Fitzgerald portrays the pavement as a set of steps; “Gatsby saw that the blocks of the sidewalk really formed a ladder…” Fitzgerald may have chosen to include this as a reflection of the “ladder of love” as created by Plato. Plato’s ladder of love states a lover progresses from rung to rung from the basest love to the pure form of love. These rungs are: A beautiful body, All beautiful bodies (this beautiful body is not original, it is shared by everyone), Beautiful souls, The beauty of laws and institutions, The beauty of knowledge, Beauty itself (Plato describes this level of love as a “wondrous vision,” an “everlasting loveliness which neither comes nor ages, which neither flowers nor fades.”). Perhaps this ladder is a cogitation of Gatsby’s love for Daisy. He recognizes her beauty but he needs to complete all steps if he is to have Daisy, not his dream of Daisy.
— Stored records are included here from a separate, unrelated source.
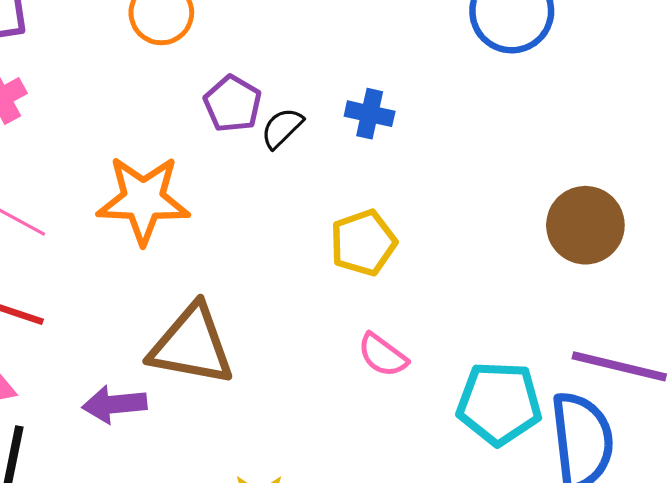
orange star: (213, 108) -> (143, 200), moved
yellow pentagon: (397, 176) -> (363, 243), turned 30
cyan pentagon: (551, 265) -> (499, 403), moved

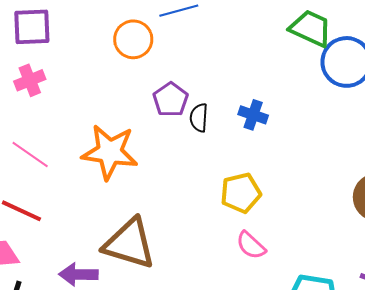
black semicircle: (282, 128) -> (199, 118), turned -48
pink semicircle: (383, 355) -> (251, 245), moved

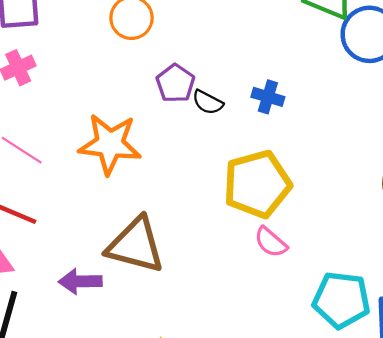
black semicircle: (199, 118) -> (208, 102), turned -64
yellow pentagon: (241, 193) -> (257, 184), size x1.5

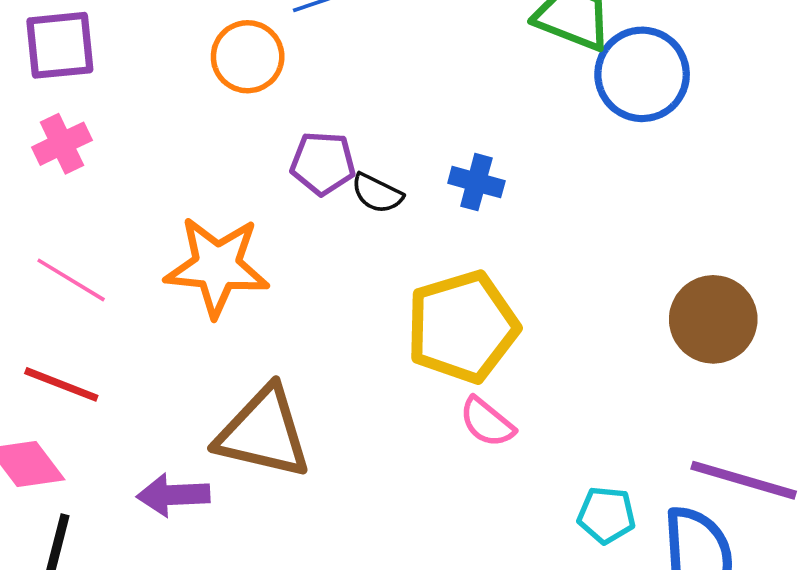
purple pentagon: (175, 83) -> (323, 163), turned -30
cyan pentagon: (341, 300) -> (606, 515), size x0.6

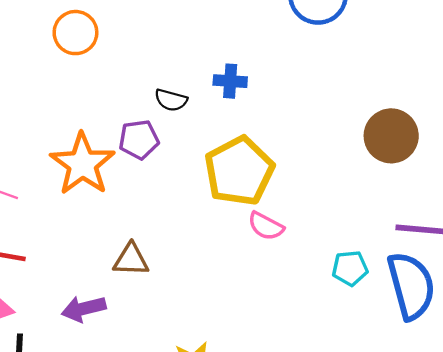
purple pentagon: (323, 163) -> (139, 140), moved
orange star: (217, 266) -> (82, 164), turned -30
brown triangle: (263, 433) -> (131, 260), size x0.6

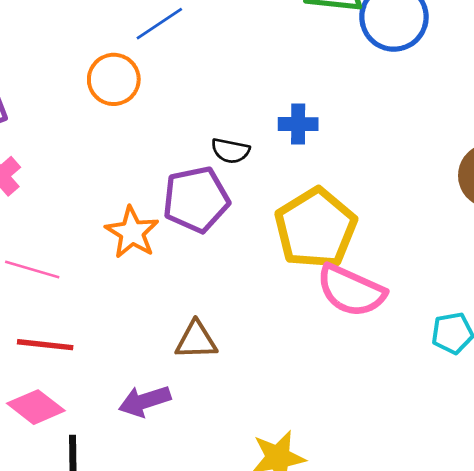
purple pentagon: (139, 140) -> (196, 199), size x1.4
orange star: (82, 164) -> (132, 232), size x0.7
pink semicircle: (266, 226) -> (351, 291), size x1.6

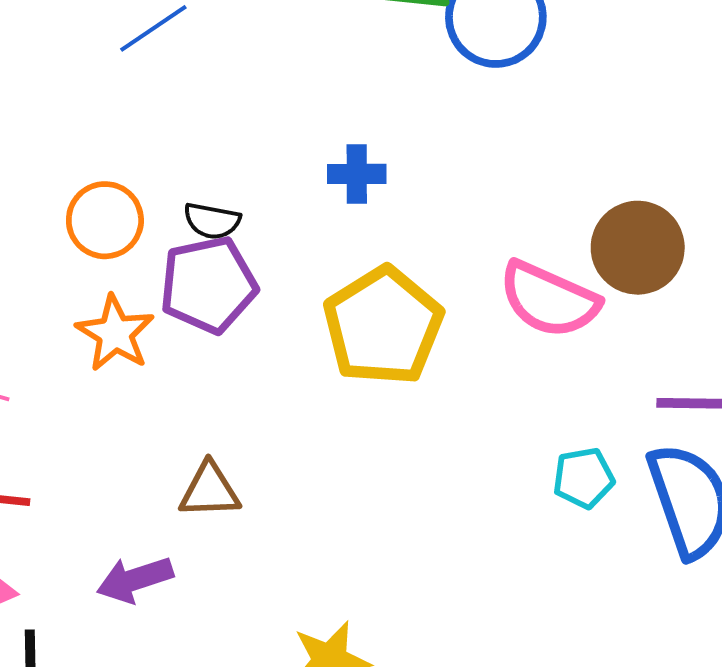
orange circle: (114, 79) -> (105, 220), moved
black semicircle: (230, 151) -> (212, 221), moved
pink semicircle: (351, 291) -> (549, 299), moved

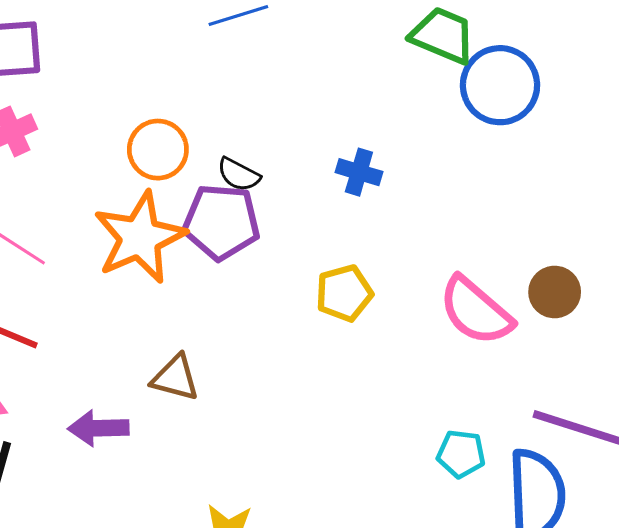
brown circle: (638, 248) -> (555, 292), size x0.7
yellow pentagon: (383, 326) -> (344, 293), size x0.6
orange star: (115, 333) -> (140, 237), size x1.5

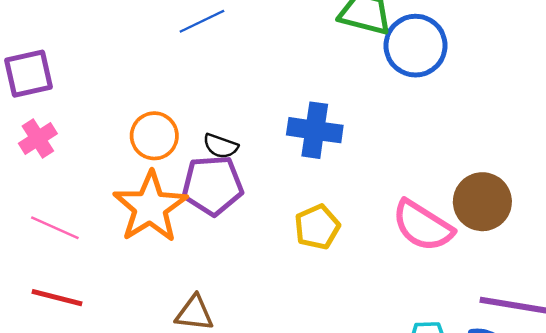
blue cross: (359, 172) -> (315, 130), size x1.5
brown circle: (555, 292) -> (482, 202), size x1.4

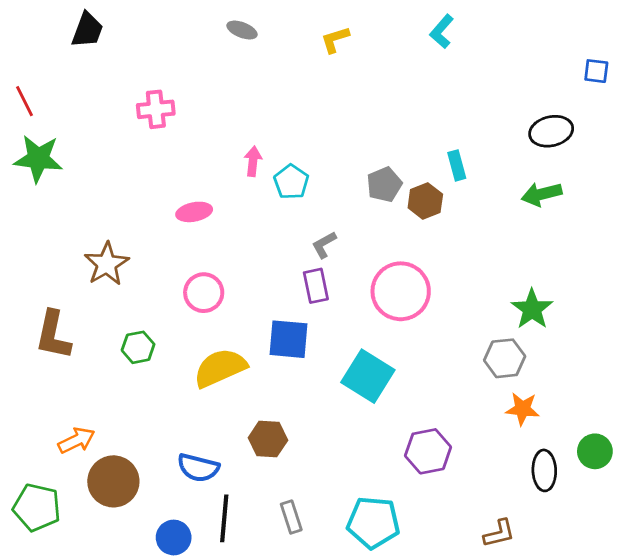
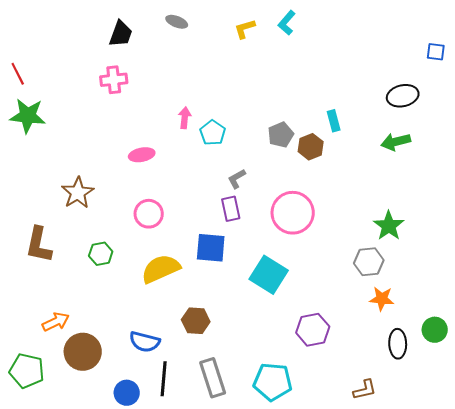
black trapezoid: (87, 30) -> (121, 34), moved
cyan L-shape: (442, 31) -> (287, 23), moved
gray rectangle: (291, 517) -> (213, 378), size x1.6

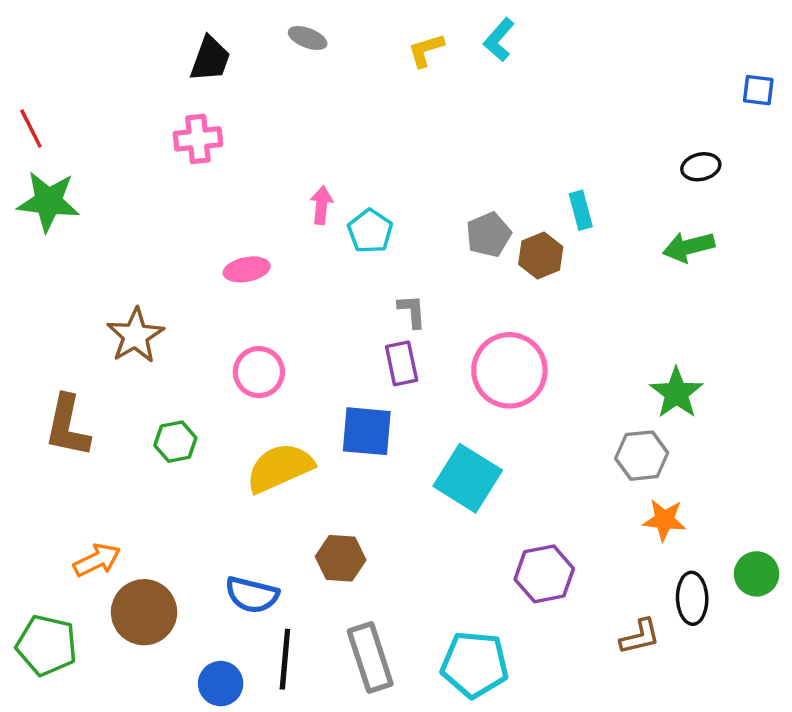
black ellipse: (403, 96) -> (701, 167), size x0.7
gray L-shape: (237, 179) -> (412, 311), turned 115
brown L-shape: (365, 390) -> (640, 637), moved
Fitzgerald’s reference to Trimalchio the Greek philosopher reflects love of dedication and love of wealth. Trimalchio has parallels with Gatsby’s showy parties and background. These parallels could also be interpreted as throughout history there has been greed and a love for wealth, whether it be 1st century AD or the 1920’s.
Gatsby is fighting for his dream, he is desperate to rekindle his perfect future with Daisy “..both of us loved each other all that time….just tell him the truth that you never loved him – and it’s all wiped out forever” It seems Fitzgerald has portrayed Gatsby so blinded by his dream, he cannot see that the past cannot be rewritten, he doesn’t understand that Daisy can’t undo the memories shared with Tom and her daughter; proof that she must have once loved Tom. Tom is also involved in this battle for Daisy’s love; however Tom is battling for power. He claims to have loved daisy and appears to show worry at the thought of her leaving him however his battle focuses solely on “one-upmanship” and his power over keeping Daisy as his wife “Once in a while I go off on a spree and make a fool of myself but I always come back and in my heart I love her all the time.” Fitzgerald has made Tom show emotion towards Daisy for one of the first times in the novel, this may be Fitzgerald exposing Tom’s manipulative tactics over maintaining power.
The end of the novel portrays a powerful philosophical message, one that opens one’s eyes to the things that really matter. It shows the reader that perhaps they are all just victims of wealth. Fitzgerald displays that nothing is lasting and life goes on. “so we beat on, boats against the current, borne back ceaselessly into the past.” We are constantly fighting to move on with life, to continue towards our future, while simultaneously trying to let go of the past. Gatsby’s lifelong journey to transcend his past was ultimately ineffectual, as a reflection of many who have tried to reach the American dream. The Ice Palace also reflects this; “she cries with delirious, unrestrained passion- Tomorrow! Tomorrow! Tomorrow!” We still hold on to the hope that tomorrow is a new beginning full of the promises of achieving our dream; whatever it may be. The powerful moral maxim we are left with is one should never give up on what they truly believe in; what they truly want. Dreams are what keep us going, without them what do we have?